(Dataset entries)
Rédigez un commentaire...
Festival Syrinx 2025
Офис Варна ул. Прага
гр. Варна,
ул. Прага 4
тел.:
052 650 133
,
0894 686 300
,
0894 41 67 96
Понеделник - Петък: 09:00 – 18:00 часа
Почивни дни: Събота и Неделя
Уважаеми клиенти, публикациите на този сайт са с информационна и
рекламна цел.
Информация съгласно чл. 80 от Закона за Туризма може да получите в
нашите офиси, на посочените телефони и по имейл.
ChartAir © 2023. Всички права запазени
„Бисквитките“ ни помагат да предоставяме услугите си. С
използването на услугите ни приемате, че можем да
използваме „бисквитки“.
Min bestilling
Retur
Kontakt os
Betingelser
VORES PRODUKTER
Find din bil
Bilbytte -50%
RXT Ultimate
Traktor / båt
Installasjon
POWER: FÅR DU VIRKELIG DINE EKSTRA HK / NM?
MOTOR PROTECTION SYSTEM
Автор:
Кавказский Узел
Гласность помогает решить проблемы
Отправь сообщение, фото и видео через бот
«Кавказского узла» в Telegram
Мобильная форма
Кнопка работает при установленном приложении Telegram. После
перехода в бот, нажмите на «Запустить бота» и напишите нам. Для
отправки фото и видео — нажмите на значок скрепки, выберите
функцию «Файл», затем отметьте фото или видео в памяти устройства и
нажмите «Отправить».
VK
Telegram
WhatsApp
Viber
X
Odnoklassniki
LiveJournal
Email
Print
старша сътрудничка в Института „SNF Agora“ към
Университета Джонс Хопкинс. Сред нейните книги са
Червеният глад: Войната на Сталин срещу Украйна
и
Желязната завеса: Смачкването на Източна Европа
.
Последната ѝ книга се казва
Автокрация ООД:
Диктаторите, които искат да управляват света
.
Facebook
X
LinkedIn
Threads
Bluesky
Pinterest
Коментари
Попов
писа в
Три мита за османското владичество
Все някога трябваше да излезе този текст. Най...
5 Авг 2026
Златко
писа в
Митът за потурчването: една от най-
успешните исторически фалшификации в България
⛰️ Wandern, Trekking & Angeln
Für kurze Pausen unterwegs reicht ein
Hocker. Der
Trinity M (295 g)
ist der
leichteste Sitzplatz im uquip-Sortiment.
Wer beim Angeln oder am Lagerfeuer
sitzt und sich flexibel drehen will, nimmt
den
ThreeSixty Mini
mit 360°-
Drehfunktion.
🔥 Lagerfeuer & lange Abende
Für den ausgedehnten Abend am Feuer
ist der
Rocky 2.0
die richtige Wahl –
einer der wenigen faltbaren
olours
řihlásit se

*What the task requires*: For the entries above, give only the number of lines that contain the word "нажмите".

*Exercise answer*: 3